In Figure 1, you see all the 100 stories on a single plot, with Narrative Time (broken into 10 bins) on the x-axis and “emotional valence”” on the y-axis – “emotional valence” being a positive or negative value related to feeling created by the text. Essentially, a positive number means a positive feeling, negative number means a negative feeling.

It’s messy and beautiful in a crazy way, but it doesn’t tell us anything.

Fig. 1

data-stories-fig-1

Using R’s dplyr package I was able to group the stories by Narrative Time and find the average sentiment for each bin. Figure 2 is basically Figure 1 with the average plotted.

Fig. 2

data-stories-fig-2

From here, it looks like the average emotional value for each bin creates almost a flat line, but it’s important to remember scale. With Figure 3, which removes all the stories, a familiar shape emerges – a narrative arc. It might not look entirely right, but if you stand on your head, you’ll see it.

Fig. 3

data-stories-fig-3

The classic narrative structure is broken into three acts: Setup, Conflict and Resolution. In Act I, we get a sense of setting and our characters. Our antagonist is also introduced, leading to Act II: conflict. In the plot above you see the sentiment dip closer to 0, meaning the positive feeling decreases. But with Act III, we reach the story’s resolution and a return to a higher positive value.

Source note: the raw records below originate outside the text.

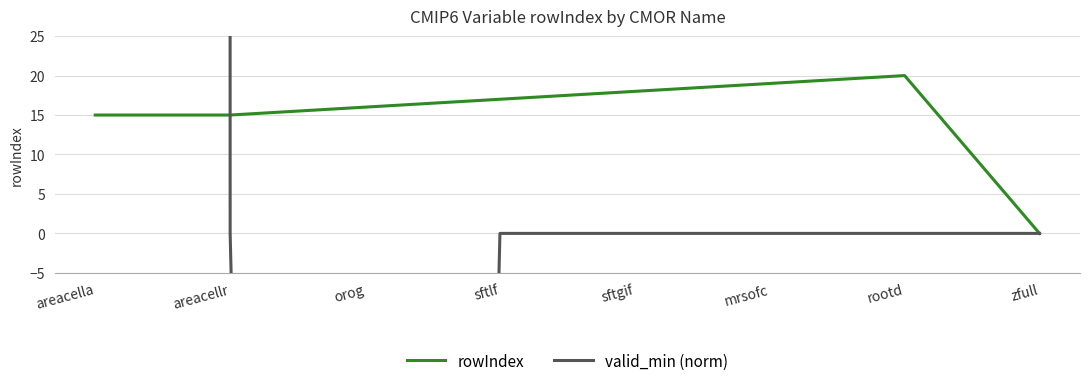

What is the difference between the maximum and minimum values in the rowIndex series?

20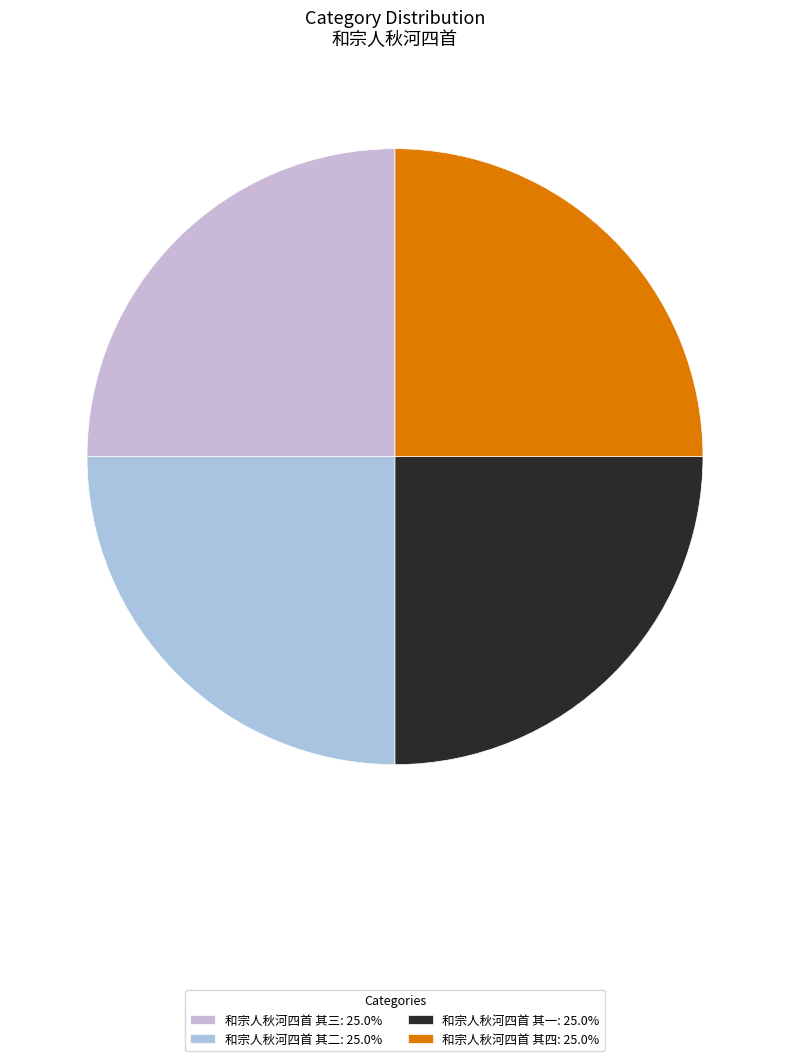

What is the ratio of the value at 和宗人秋河四首 其三 to the value at 和宗人秋河四首 其一?

1.0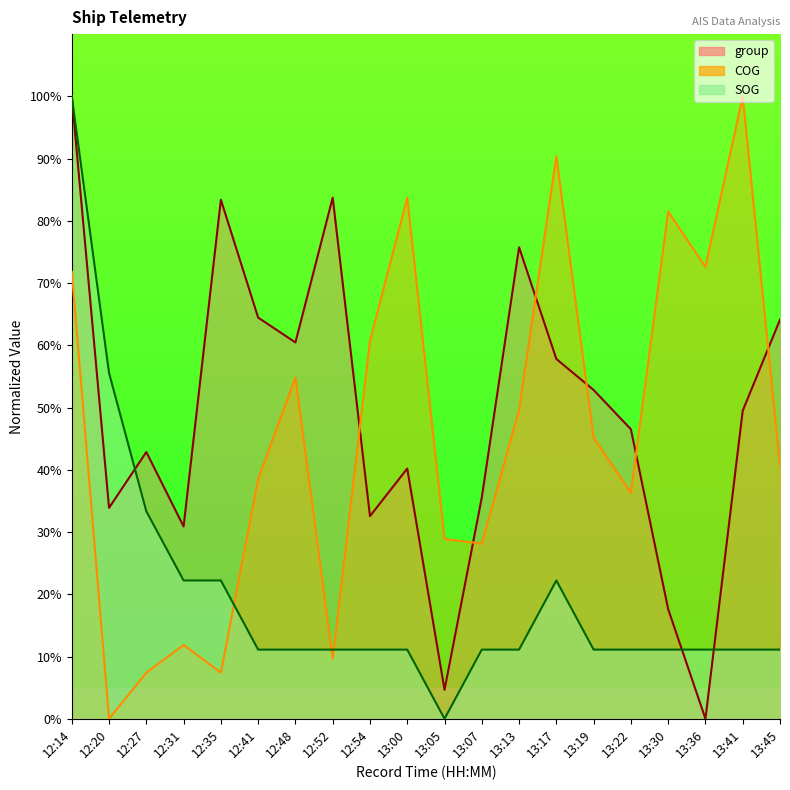

How many lines are shown in the chart?

3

It’s not perfect. You could shift the lines marking the acts around. In a story as short as a fairy tale, the first act can be one or two sentences, such as “Once upon a time, in a far-off kingdom, there was a peasant who fell in love with a princess.”

What Can We Learn From This?

People have different reactions to different types of stories. In fairy tales, we expect a happy ending. In horror stories, not so much. The story you model your messaging on depends on the kind of response you want from the readers. In a message where you are trying to depict overcoming a struggle (usually fundraising), you would want to analyze stories about struggles. Is there an emotional arc?

Another thing to note is that stories can be all over the place. Look back at Fig. 1 and you can see the large variation in emotional valence. That’s because I picked a bunch of random stories (and in case you didn’t know, some Grimm’s Fairy tales are messed up). Look at stories you consider to be successful.

You don’t even need to know how to write an R script to do this.